1. fiber composite material (1) comprising at least one fiber material and a thermoplastic plastic material, characterized in that the fiber composite material flexible and / or elastic material properties and a layer structure with a first formed by the fiber material layer (2) and at least one further by the thermoplastic material wherein the layers (2, 3) form separate planes and lie against one another on a substantially planar contact surface (4), so that enforcement or penetration of the fiber material does not take place or does not take place completely.

2. fiber composite material (1) according to claim 1, characterized in that the first layer (2) is free of thermoplastic constituents of the further layer (3).

3. fiber composite material (1) according to claims 1 or 2, characterized in that the first layer formed by the fiber material carries on both sides in each case a layer of the thermoplastic material.
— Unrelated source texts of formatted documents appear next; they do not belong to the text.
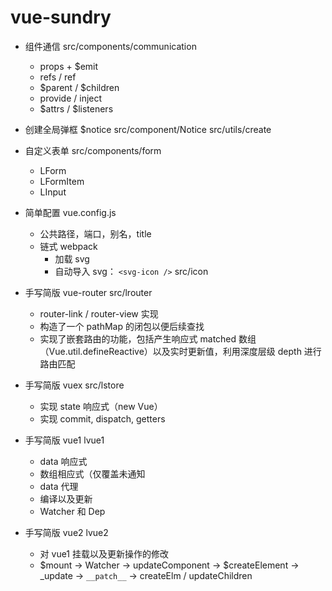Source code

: <!--
 * @Author: Lqf
 * @Date: 2021-09-18 10:53:00
 * @LastEditors: Lqf
 * @LastEditTime: 2021-09-22 10:27:50
 * @Description: 我添加了修改
-->
# vue-sundry

- 组件通信 src/components/communication
  + props + $emit
  + refs / ref
  + $parent / $children
  + provide / inject
  + $attrs / $listeners

- 创建全局弹框 $notice src/component/Notice src/utils/create
  
- 自定义表单 src/components/form
  + LForm
  + LFormItem
  + LInput

- 简单配置 vue.config.js
  + 公共路径，端口，别名，title
  + 链式 webpack
    + 加载 svg
    + 自动导入 svg： `<svg-icon />`  src/icon








- 手写简版 vue-router src/lrouter
  + router-link / router-view 实现
  + 构造了一个 pathMap 的闭包以便后续查找
  + 实现了嵌套路由的功能，包括产生响应式 matched 数组（Vue.util.defineReactive）以及实时更新值，利用深度层级 depth 进行路由匹配
  
- 手写简版 vuex src/lstore
  + 实现 state 响应式（new Vue）
  + 实现 commit, dispatch, getters

- 手写简版 vue1 lvue1
  + data 响应式
  + 数组相应式（仅覆盖未通知
  + data 代理
  + 编译以及更新
  + Watcher 和 Dep

- 手写简版 vue2 lvue2
  + 对 vue1 挂载以及更新操作的修改
  + $mount -> Watcher -> updateComponent -> $createElement -> _update -> `__patch__` -> createElm / updateChildren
4. fiber composite material (1) according to at least one of the preceding claims, characterized in that the further formed by the thermoplastic material layer (3) is designed as a film.

5. fiber composite material (1) according to at least one of the preceding claims, characterized in that the layer formed by the thermoplastic material layer (3) is produced by extrusion.
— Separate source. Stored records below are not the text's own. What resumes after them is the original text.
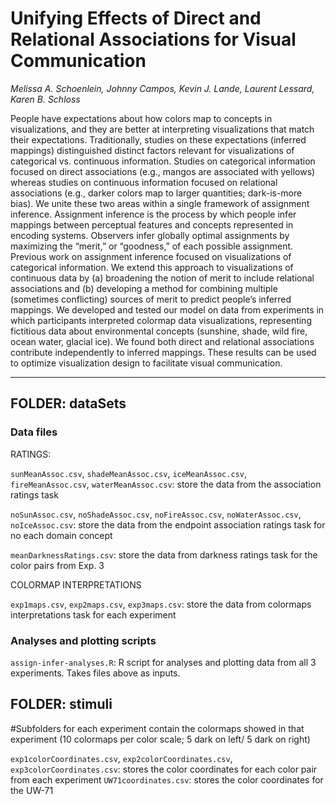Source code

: # Unifying Effects of Direct and Relational Associations for Visual Communication

_Melissa A. Schoenlein, Johnny Campos, Kevin J. Lande, Laurent Lessard, Karen B. Schloss_

People have expectations about how colors map to concepts in visualizations, and they are better at interpreting visualizations
that match their expectations. Traditionally, studies on these expectations (inferred mappings) distinguished distinct factors
relevant for visualizations of categorical vs. continuous information. Studies on categorical information focused on direct associations
(e.g., mangos are associated with yellows) whereas studies on continuous information focused on relational associations (e.g., darker
colors map to larger quantities; dark-is-more bias). We unite these two areas within a single framework of assignment inference.
Assignment inference is the process by which people infer mappings between perceptual features and concepts represented in
encoding systems. Observers infer globally optimal assignments by maximizing the “merit,” or “goodness,” of each possible assignment.
Previous work on assignment inference focused on visualizations of categorical information. We extend this approach to visualizations
of continuous data by (a) broadening the notion of merit to include relational associations and (b) developing a method for combining
multiple (sometimes conflicting) sources of merit to predict people’s inferred mappings. We developed and tested our model on data
from experiments in which participants interpreted colormap data visualizations, representing fictitious data about environmental
concepts (sunshine, shade, wild fire, ocean water, glacial ice). We found both direct and relational associations contribute independently
to inferred mappings. These results can be used to optimize visualization design to facilitate visual communication.

---


## FOLDER: dataSets
### Data files 

RATINGS: 

`sunMeanAssoc.csv`, `shadeMeanAssoc.csv`, `iceMeanAssoc.csv`, `fireMeanAssoc.csv`, `waterMeanAssoc.csv`: store the data from the association ratings task

`noSunAssoc.csv`, `noShadeAssoc.csv`, `noFireAssoc.csv`, `noWaterAssoc.csv`, `noIceAssoc.csv`: store the data from the endpoint association ratings task for no each domain concept

`meanDarknessRatings.csv`: store the data from darkness ratings task for the color pairs from Exp. 3



COLORMAP INTERPRETATIONS

`exp1maps.csv`, `exp2maps.csv`, `exp3maps.csv`: store the data from colormaps interpretations task for each experiment


### Analyses and plotting scripts

`assign-infer-analyses.R`: R script for analyses and plotting data from all 3 experiments. Takes files above as inputs.


## FOLDER: stimuli
#Subfolders for each experiment contain the colormaps showed in that experiment (10 colormaps per color scale; 5 dark on left/ 5 dark on right)

`exp1colorCoordinates.csv`, `exp2colorCoordinates.csv`, `exp3colorCoordinates.csv`: stores the color coordinates for each color pair from each experiment
`UW71coordinates.csv`: stores the color coordinates for the UW-71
6. fiber composite material (1) according to at least one of claims 1 to 3, characterized in that the layer formed by the thermoplastic material is applied as a granular solid, in particular as a powder on the fiber material, which is connected by melting a surface with the fiber material.

7. fiber composite material (1) according to at least one of the preceding claims, characterized in that the fiber composite material has an alternating layer structure comprising at least two layers of the fiber material and at least two layers of the thermoplastic material.
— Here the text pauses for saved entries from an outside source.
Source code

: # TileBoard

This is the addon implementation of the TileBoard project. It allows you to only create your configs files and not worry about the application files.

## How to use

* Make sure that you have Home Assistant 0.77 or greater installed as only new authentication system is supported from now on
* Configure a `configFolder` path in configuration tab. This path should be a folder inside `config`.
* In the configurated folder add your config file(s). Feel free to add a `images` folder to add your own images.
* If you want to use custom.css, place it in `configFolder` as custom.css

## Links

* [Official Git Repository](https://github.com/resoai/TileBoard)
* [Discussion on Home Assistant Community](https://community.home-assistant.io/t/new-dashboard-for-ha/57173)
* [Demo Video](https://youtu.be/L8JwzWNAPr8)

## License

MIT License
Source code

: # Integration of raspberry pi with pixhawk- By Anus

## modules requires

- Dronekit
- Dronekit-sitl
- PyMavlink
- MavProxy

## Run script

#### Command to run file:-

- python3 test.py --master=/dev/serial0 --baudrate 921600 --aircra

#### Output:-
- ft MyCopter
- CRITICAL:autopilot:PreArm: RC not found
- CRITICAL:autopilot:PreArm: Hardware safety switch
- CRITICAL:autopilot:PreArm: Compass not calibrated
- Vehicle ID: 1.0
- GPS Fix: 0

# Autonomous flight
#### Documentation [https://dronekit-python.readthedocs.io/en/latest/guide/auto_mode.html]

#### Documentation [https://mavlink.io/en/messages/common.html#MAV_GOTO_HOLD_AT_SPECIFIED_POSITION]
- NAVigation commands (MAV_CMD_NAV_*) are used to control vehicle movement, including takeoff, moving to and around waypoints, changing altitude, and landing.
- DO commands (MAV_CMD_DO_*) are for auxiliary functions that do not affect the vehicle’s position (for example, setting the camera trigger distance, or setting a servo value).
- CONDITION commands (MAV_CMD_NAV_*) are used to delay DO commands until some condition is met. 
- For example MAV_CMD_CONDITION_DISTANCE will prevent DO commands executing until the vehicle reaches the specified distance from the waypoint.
8. fiber composite material (1) according to at least one of the preceding claims, characterized in that the layer structure is formed by different fiber materials and / or thermoplastic plastic materials, the materials in particular have different material properties, quantities and / or dimensions.

9. fiber composite material (1) according to at least one of the preceding claims, characterized in that the first layer (2) as essential material constituents carbon, glass and / or aramid fibers.

10. fiber composite material (1) according to at least one of the preceding claims, characterized in that at least one layer (3) as essential material components of the thermoplastic material polypropylene, polyester, polyamide and / or a polyether ketone, for example, the polyetheretherketone (PEEK) having.

11. fiber composite material (1) according to at least one of the preceding claims, characterized in that the layer formed by the thermoplastic material layer (3) has an additional solids content, in particular fiber material content.

12. A method for producing a fiber composite material comprising at least one fiber material and a thermoplastic material according to at least one of the preceding claims, characterized in that on a first layer formed by the fiber material at least one further layer formed by the thermoplastic material material is applied, such that the layers lie against each other at a substantially flat contact surface and the fiber material is not or not completely penetrated or penetrated by the plastic material.

13. The method according to claim 12, characterized in that the layer formed by the thermoplastic material is extruded onto the first layer formed by the fiber material.

14. The method according to claim 12, characterized in that the layer formed by the thermoplastic material is applied to the first layer formed by the fiber material and fixed by subsequent heating and applying a compressive force.

15. The method according to at least one of claims 12 to 14, characterized in that the layer formed by the thermoplastic material is first prepared as a film and is laminated to the first layer formed by the fiber material.